Dataset entries:
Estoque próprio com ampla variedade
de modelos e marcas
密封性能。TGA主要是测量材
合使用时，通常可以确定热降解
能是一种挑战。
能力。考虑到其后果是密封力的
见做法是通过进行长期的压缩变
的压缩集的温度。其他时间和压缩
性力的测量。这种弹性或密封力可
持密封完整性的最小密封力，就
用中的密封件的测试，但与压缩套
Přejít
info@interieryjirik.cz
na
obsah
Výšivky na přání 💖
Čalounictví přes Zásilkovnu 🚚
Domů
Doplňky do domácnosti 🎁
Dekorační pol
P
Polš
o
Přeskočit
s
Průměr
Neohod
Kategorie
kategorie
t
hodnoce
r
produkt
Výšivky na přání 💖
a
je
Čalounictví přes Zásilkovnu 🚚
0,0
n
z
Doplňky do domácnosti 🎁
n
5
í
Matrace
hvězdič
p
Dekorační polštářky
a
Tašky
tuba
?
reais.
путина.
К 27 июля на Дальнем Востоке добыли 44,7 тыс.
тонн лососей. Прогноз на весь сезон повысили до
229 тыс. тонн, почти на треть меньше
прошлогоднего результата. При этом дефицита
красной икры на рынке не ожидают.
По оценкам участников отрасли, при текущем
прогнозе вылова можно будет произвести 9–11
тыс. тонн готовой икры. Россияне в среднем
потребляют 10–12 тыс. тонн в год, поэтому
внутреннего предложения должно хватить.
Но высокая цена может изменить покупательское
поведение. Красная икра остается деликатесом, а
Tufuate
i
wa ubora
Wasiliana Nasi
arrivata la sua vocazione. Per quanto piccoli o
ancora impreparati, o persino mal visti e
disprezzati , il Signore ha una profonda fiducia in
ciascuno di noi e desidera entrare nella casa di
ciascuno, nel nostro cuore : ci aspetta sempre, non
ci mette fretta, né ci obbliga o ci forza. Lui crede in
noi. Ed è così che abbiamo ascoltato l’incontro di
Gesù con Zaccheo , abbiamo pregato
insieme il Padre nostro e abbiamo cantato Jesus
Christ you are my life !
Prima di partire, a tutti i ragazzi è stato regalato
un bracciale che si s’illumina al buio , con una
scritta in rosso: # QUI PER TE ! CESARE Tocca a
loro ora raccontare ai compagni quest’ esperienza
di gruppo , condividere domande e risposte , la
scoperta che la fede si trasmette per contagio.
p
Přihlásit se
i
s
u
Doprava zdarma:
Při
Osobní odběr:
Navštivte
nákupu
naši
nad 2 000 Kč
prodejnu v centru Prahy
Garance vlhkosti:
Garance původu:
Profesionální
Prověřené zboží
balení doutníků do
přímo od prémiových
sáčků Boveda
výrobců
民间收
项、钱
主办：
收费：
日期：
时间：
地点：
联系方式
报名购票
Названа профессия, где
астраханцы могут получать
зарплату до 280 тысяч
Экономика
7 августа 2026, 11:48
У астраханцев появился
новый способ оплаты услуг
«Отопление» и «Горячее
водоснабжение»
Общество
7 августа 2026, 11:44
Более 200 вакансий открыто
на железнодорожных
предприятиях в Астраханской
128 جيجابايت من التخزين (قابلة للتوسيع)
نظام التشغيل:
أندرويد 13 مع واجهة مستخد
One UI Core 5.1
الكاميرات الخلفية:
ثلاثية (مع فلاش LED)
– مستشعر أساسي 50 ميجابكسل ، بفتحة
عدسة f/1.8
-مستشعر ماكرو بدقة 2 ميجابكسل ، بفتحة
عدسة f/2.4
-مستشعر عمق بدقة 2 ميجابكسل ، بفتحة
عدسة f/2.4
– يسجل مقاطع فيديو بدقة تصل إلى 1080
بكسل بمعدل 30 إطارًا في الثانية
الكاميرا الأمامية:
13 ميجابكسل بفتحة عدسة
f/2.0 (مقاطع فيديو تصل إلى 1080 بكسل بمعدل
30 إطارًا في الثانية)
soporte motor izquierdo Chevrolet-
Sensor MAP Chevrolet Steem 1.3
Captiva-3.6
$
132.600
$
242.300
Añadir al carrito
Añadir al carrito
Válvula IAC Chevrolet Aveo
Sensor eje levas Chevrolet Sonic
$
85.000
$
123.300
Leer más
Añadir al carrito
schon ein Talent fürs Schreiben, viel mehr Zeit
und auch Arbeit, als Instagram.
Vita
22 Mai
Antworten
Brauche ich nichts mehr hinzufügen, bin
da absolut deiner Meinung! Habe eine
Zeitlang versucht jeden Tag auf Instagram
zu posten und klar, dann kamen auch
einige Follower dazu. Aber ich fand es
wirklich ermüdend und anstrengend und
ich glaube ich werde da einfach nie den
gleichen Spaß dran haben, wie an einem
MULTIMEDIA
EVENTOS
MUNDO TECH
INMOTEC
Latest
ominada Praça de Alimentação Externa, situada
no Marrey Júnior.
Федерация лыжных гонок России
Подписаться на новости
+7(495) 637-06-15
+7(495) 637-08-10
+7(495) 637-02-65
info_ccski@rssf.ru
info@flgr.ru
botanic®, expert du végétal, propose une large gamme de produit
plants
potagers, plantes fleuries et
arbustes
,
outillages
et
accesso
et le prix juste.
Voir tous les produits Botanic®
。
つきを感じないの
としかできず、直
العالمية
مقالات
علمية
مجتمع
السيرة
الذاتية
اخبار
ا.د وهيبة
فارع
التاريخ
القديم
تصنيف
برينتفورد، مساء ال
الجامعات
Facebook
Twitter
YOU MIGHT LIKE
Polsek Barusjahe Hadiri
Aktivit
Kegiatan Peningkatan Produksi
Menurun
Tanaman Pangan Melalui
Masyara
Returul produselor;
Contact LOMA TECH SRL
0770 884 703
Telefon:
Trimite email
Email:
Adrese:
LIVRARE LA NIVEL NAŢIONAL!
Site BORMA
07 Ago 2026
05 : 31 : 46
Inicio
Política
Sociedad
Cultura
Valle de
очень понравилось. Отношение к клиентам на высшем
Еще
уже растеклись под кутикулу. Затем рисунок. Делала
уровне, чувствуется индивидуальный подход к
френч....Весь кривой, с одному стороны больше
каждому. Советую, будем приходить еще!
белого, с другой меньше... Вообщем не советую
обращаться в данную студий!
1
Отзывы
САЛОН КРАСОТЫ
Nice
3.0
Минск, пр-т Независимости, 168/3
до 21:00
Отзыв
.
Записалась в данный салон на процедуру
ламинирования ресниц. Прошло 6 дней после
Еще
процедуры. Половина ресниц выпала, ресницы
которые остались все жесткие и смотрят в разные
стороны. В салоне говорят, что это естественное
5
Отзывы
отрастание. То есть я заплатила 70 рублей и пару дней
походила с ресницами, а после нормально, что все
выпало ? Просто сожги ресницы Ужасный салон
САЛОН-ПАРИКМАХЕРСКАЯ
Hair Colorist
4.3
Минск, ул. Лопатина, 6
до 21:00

[TASK BRIEF] Among the lines above, repeat exactly those from the line with "астраханцы могут получать" to the line with "13 ميجابكسل بفتحة عدسة", counting both ends.

[OUTPUT]
астраханцы могут получать
зарплату до 280 тысяч
Экономика
7 августа 2026, 11:48
У астраханцев появился
новый способ оплаты услуг
«Отопление» и «Горячее
водоснабжение»
Общество
7 августа 2026, 11:44
Более 200 вакансий открыто
на железнодорожных
предприятиях в Астраханской
128 جيجابايت من التخزين (قابلة للتوسيع)
نظام التشغيل:
أندرويد 13 مع واجهة مستخد
One UI Core 5.1
الكاميرات الخلفية:
ثلاثية (مع فلاش LED)
– مستشعر أساسي 50 ميجابكسل ، بفتحة
عدسة f/1.8
-مستشعر ماكرو بدقة 2 ميجابكسل ، بفتحة
عدسة f/2.4
-مستشعر عمق بدقة 2 ميجابكسل ، بفتحة
عدسة f/2.4
– يسجل مقاطع فيديو بدقة تصل إلى 1080
بكسل بمعدل 30 إطارًا في الثانية
الكاميرا الأمامية:
13 ميجابكسل بفتحة عدسة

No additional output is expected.